▶ **Task to complete**: Pick out each line of the records below that contains the string "Pszichológia", matching uppercase and lowercase letters exactly.
---------- Dataset records ----------
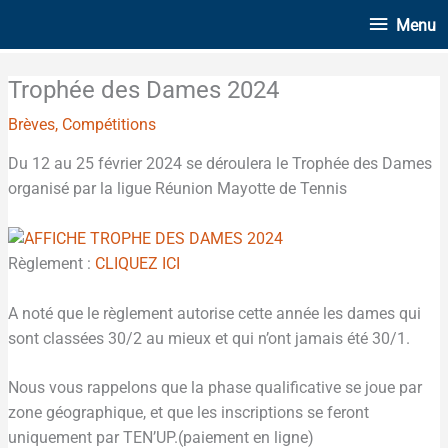
Aller
Menu
Menu
au
contenu
Trophée des Dames 2024
Brèves
,
Compétitions
Du 12 au 25 février 2024 se déroulera le Trophée des Dames
organisé par la ligue Réunion Mayotte de Tennis
Règlement :
CLIQUEZ ICI
A noté que le règlement autorise cette année les dames qui
sont classées 30/2 au mieux et qui n’ont jamais été 30/1.
Nous vous rappelons que la phase qualificative se joue par
zone géographique, et que les inscriptions se feront
uniquement par TEN’UP.(paiement en ligne)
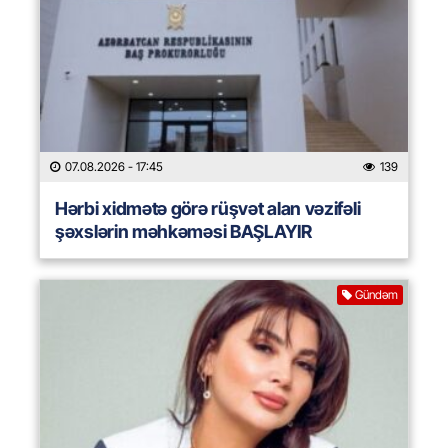
07.08.2026
- 17:45
139
Hərbi xidmətə görə rüşvət alan vəzifəli
şəxslərin məhkəməsi BAŞLAYIR
Gündəm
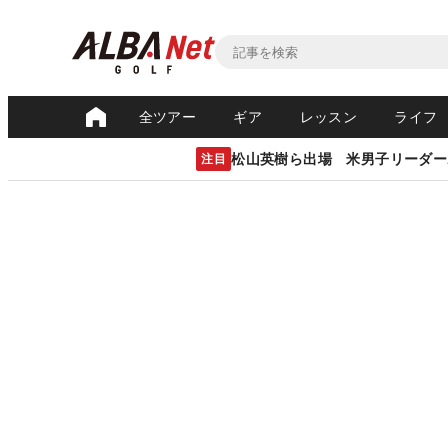
全ツアー
ギア
レッスン
ライフ
松山英樹ら出場 米男子リーダー
注目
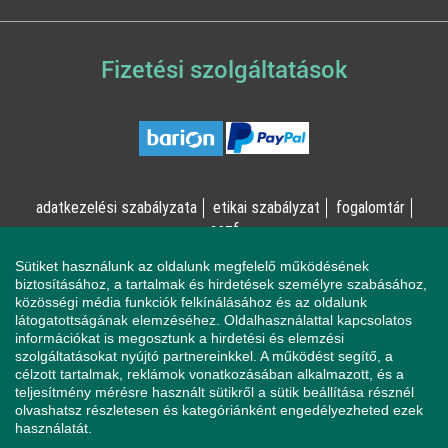
Fizetési szolgáltatások
adatkezelési szabályzata
etikai szabályzat
fogalomtár
aszf
Sütiket használunk az oldalunk megfelelő működésének
© Online Pszichológia Kft. 2023 - Minden jog fenntartva!
biztosításához, a tartalmak és hirdetések személyre szabásához,
közösségi média funkciók felkínálásához és az oldalunk
2161 Csomád, Levente utca 14/A
látogatottságának elemzéséhez. Oldalhasználattal kapcsolatos
információkat is megosztunk a hirdetési és elemzési
szolgáltatásokat nyújtó partnereinkkel. A működést segítő, a
célzott tartalmak, reklámok vonatkozásában alkalmazott, és a
Ha mentálisan instabil állapotban érzi magát, a magatartása
teljesítmény mérésre használt sütikről a sütik beállítása résznél
veszélyeztetheti Önt vagy a környezetében élőket, azonnal
olvashatsz részletesen és kategóriánként engedélyezheted ezek
forduljon a Sürgősségi Segélyvonalhoz (telefon: 112).
használatát.
Pszichológusaink és az Online Pszichológia Kft. nem vállal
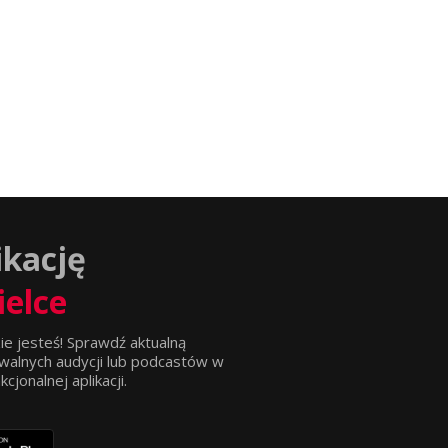
ikację
ielce
ie jesteś! Sprawdź aktualną
walnych audycji lub podcastów w
jonalnej aplikacji.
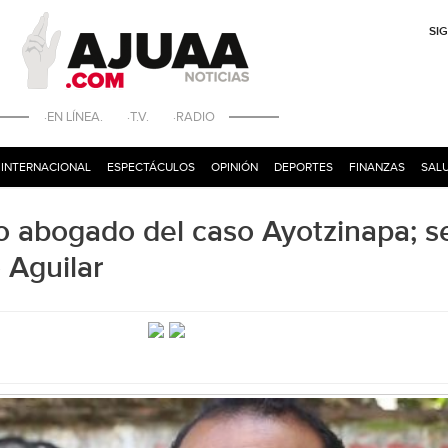
SI
·EN LÍNEA. ·T.V. ·RADIO
INTERNACIONAL
ESPECTÁCULOS
OPINIÓN
DEPORTES
FINANZAS
SALU
o abogado del caso Ayotzinapa; s
 Aguilar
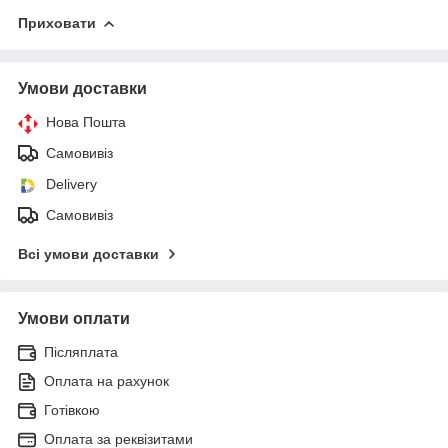
Приховати
Умови доставки
Нова Пошта
Самовивіз
Delivery
Самовивіз
Всі умови доставки
Умови оплати
Післяплата
Оплата на рахунок
Готівкою
Оплата за реквізитами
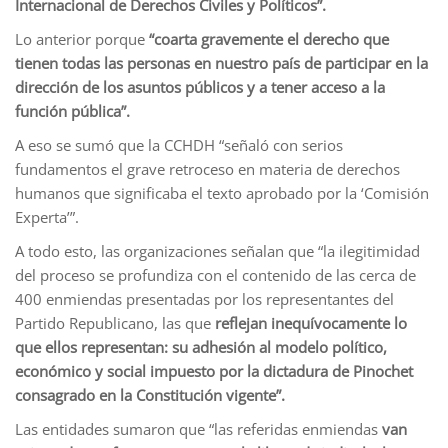
Internacional de Derechos Civiles y Políticos”.
Lo anterior porque
“coarta gravemente el derecho que
tienen todas las personas en nuestro país de participar en la
dirección de los asuntos públicos y a tener acceso a la
función pública”.
A eso se sumó que la CCHDH “señaló con serios
fundamentos el grave retroceso en materia de derechos
humanos que significaba el texto aprobado por la ‘Comisión
Experta’”.
A todo esto, las organizaciones señalan que “la ilegitimidad
del proceso se profundiza con el contenido de las cerca de
400 enmiendas presentadas por los representantes del
Partido Republicano, las que
reflejan inequívocamente lo
que ellos representan: su adhesión al modelo político,
económico y social impuesto por la dictadura de Pinochet
consagrado en la Constitución vigente”.
Las entidades sumaron que “las referidas enmiendas
van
----------
▶ **Result of the task**:
© Online Pszichológia Kft. 2023 - Minden jog fenntartva!
Pszichológusaink és az Online Pszichológia Kft. nem vállal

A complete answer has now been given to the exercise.